Оставалось добавить: «а не пойти ли тебе, светловолосый оборванец, прочь?»
– А к кому я еще мог прибиться? – с трудом проглотил кусок лепешки Алиус.
– Мало ли? – вытер пальцы тряпицей Син. – Ты терпелив, думаю, имеешь некоторые способности к магии, не спорь, я видел, как ты сплетаешь пальцы. Мог бы стать послушником в любом магическом ордене. Или в любом храме. Да и на службе у любого атерского короля скорее добрался бы до собственного дома, красавицы жены и десятка белобрысых детишек. Почему решил идти со мной?
– Не знаю, – признался Алиус и вдруг ляпнул висевшее на языке: – А если бы я стал послушником любого магического ордена или любого храма, или даже воином атерского короля, тогда бы меня кормили бесплатно из караванного котла, как это было рядом с тобой?
Даже Йор не сдержал улыбку, сделавшись на мгновение подобным человеку, а уж Син и вовсе расхохотался.
– Тебя кормили не бесплатно, Алиус. Тебя кормили вместе со мной за ту работу, которая могла нам с тобой выпасть. За участие в жаркой схватке. Или врачевание после нее. Какие бы ни случились пакости с караваном, мы бы без работы не остались.
– Выходит, нам повезло? – замирая от ужаса, бросил Алиус взгляд за плечо угодника. – Если пакости не случились?

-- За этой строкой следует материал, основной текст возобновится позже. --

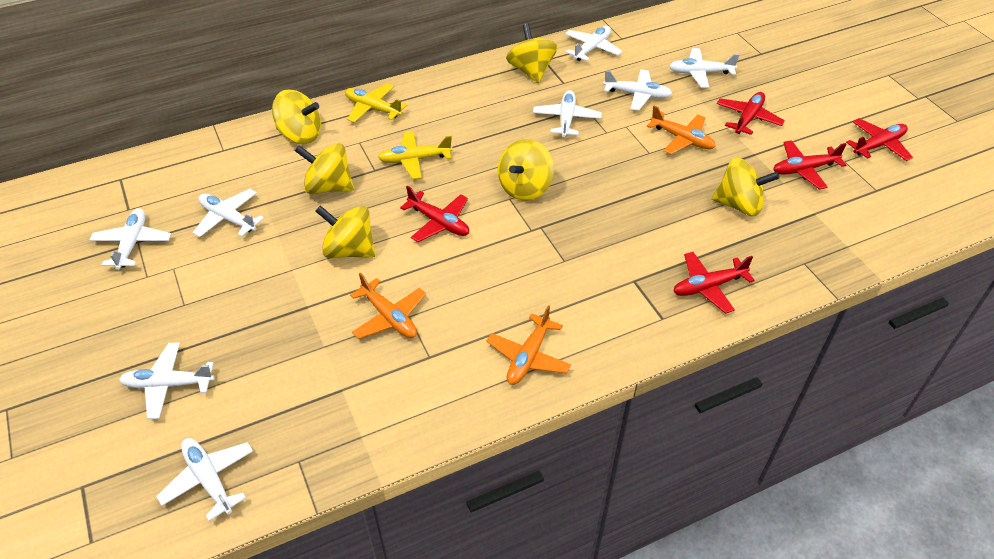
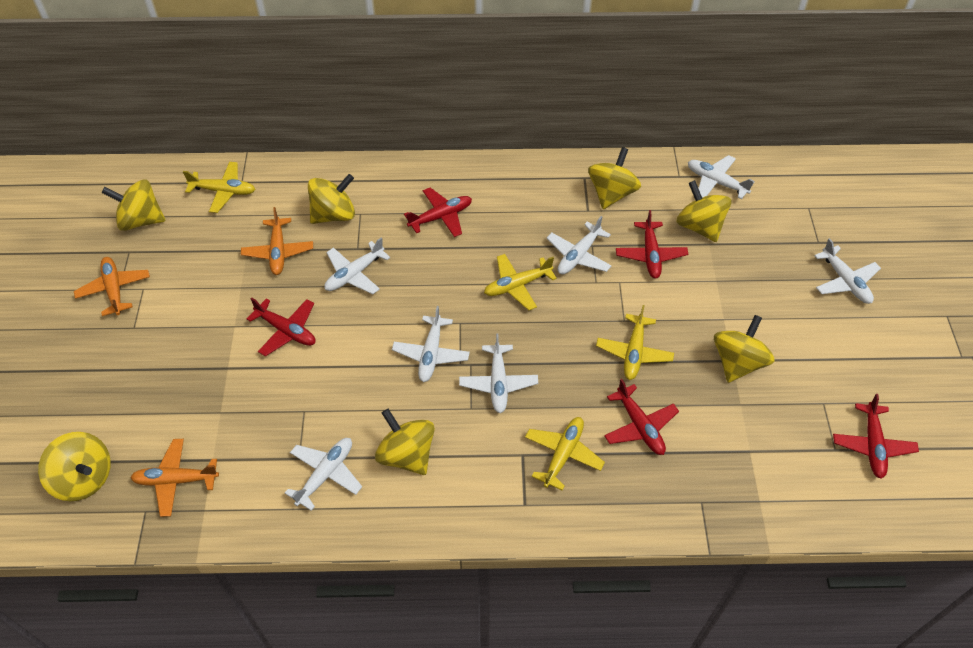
white plane: 8 -> 7
yellow plane: 2 -> 4
yellow spinning top: 6 -> 7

Пространства Сухоты не умиротворяли, с какой стороны на них ни смотри, что с северной караванной тропы, что с западного склона гор Митуту.
– Может быть, повезло, – приглушил усмешку Син. – А может, и наоборот. В прошлые времена ни один караван не мог пройти даже по самому краю долины Иккибу, чтобы не попасть в десяток не слишком приятных переделок. Но когда привычный враг не является, чтобы убить тебя, чаще всего это значит, что он убивает кого-то другого.